_The task_
Lines that contain "This" are to be copied from the material, every one of them.

_Input material_
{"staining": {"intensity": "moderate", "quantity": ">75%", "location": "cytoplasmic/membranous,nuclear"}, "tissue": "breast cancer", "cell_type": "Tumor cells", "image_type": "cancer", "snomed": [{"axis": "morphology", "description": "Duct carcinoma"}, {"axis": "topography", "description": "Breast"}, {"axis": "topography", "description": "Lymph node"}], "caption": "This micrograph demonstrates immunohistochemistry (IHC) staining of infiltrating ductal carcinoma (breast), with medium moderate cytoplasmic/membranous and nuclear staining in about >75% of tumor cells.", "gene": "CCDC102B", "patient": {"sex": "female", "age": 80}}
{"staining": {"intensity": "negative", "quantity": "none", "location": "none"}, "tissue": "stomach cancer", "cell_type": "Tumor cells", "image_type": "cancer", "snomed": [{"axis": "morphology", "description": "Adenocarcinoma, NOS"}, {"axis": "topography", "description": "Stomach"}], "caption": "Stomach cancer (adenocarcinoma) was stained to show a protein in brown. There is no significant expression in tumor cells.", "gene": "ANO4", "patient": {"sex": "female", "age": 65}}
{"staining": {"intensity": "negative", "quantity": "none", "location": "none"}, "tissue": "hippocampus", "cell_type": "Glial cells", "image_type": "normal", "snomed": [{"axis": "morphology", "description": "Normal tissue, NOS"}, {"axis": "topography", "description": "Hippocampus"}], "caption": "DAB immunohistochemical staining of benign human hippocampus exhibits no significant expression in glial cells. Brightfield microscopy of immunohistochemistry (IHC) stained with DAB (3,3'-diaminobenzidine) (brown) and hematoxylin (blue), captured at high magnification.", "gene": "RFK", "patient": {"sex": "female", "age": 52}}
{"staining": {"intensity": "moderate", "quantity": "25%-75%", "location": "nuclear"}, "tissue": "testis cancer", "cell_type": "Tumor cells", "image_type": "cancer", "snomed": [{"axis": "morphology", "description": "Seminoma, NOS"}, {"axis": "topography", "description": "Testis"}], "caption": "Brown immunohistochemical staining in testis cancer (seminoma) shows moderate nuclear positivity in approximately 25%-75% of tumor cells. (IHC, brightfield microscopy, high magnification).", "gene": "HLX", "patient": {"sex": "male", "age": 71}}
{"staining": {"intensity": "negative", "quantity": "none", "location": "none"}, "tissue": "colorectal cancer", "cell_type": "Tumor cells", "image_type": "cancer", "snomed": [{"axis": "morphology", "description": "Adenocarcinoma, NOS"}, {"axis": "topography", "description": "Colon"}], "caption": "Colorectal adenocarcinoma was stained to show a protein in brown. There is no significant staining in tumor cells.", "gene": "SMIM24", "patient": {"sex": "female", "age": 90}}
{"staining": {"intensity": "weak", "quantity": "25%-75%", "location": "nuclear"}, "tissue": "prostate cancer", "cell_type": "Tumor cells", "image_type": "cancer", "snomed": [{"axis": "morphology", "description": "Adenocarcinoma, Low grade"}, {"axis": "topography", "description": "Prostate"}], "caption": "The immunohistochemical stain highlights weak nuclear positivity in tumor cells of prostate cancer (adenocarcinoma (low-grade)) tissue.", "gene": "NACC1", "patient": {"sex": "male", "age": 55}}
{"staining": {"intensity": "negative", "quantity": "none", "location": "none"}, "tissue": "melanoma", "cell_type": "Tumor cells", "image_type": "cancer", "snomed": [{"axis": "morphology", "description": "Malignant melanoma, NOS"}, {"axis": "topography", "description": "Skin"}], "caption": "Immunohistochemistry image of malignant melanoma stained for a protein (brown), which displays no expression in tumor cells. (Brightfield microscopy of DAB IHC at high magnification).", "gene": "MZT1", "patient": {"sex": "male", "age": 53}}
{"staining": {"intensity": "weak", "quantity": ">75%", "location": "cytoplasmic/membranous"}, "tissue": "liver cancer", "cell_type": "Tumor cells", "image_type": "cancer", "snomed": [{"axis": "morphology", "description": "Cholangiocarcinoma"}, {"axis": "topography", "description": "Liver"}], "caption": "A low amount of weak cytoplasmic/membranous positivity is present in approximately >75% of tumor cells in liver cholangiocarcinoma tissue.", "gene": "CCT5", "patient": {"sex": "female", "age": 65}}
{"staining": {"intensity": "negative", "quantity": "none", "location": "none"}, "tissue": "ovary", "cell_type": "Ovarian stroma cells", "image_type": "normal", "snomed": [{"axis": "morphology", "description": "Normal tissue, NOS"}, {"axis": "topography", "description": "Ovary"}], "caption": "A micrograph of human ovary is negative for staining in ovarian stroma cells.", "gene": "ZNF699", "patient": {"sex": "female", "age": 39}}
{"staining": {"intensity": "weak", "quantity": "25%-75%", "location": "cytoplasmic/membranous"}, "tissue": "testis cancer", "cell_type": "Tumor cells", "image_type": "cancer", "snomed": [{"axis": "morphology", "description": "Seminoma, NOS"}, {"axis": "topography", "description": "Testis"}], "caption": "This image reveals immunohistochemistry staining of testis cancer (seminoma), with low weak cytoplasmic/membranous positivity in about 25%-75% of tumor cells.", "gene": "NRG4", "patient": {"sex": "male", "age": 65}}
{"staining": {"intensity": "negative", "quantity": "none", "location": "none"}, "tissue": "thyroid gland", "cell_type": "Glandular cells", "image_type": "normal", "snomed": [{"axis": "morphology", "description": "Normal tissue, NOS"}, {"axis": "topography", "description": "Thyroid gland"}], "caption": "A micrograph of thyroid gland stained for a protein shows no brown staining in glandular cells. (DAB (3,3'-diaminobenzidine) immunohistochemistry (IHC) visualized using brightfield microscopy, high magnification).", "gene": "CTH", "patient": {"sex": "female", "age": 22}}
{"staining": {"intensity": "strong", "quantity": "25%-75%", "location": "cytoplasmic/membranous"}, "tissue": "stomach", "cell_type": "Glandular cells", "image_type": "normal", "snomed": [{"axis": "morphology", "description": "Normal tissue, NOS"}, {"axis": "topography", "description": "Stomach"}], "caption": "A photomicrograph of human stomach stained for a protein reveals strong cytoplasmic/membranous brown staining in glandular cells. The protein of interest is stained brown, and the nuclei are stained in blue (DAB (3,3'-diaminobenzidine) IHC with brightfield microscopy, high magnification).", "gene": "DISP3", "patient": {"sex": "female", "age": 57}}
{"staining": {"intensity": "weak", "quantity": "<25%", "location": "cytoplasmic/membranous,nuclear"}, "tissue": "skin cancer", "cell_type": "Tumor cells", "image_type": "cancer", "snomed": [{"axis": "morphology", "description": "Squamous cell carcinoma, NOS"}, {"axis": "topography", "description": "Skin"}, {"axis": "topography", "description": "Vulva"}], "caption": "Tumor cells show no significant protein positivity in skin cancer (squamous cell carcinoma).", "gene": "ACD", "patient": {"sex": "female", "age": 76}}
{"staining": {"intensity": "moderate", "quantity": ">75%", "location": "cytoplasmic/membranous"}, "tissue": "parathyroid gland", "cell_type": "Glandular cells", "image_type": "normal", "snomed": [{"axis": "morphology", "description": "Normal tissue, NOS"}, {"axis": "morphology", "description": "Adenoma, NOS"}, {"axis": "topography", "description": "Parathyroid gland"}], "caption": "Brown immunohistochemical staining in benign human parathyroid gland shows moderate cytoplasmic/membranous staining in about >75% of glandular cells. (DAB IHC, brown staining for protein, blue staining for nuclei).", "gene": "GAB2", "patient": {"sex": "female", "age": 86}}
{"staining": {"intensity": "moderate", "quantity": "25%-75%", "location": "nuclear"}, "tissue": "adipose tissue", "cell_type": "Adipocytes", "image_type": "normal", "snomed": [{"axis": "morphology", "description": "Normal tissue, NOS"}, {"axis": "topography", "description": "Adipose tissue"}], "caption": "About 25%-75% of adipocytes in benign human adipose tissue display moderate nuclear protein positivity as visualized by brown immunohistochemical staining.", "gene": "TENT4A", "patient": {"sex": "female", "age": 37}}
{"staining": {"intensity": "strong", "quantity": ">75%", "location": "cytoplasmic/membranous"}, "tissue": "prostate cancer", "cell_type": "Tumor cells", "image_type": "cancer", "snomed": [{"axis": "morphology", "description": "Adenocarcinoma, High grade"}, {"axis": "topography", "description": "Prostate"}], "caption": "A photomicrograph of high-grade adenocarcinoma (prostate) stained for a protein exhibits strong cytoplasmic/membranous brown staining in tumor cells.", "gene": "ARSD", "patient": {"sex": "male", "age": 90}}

_Response to the task_
{"staining": {"intensity": "moderate", "quantity": ">75%", "location": "cytoplasmic/membranous,nuclear"}, "tissue": "breast cancer", "cell_type": "Tumor cells", "image_type": "cancer", "snomed": [{"axis": "morphology", "description": "Duct carcinoma"}, {"axis": "topography", "description": "Breast"}, {"axis": "topography", "description": "Lymph node"}], "caption": "This micrograph demonstrates immunohistochemistry (IHC) staining of infiltrating ductal carcinoma (breast), with medium moderate cytoplasmic/membranous and nuclear staining in about >75% of tumor cells.", "gene": "CCDC102B", "patient": {"sex": "female", "age": 80}}
{"staining": {"intensity": "weak", "quantity": "25%-75%", "location": "cytoplasmic/membranous"}, "tissue": "testis cancer", "cell_type": "Tumor cells", "image_type": "cancer", "snomed": [{"axis": "morphology", "description": "Seminoma, NOS"}, {"axis": "topography", "description": "Testis"}], "caption": "This image reveals immunohistochemistry staining of testis cancer (seminoma), with low weak cytoplasmic/membranous positivity in about 25%-75% of tumor cells.", "gene": "NRG4", "patient": {"sex": "male", "age": 65}}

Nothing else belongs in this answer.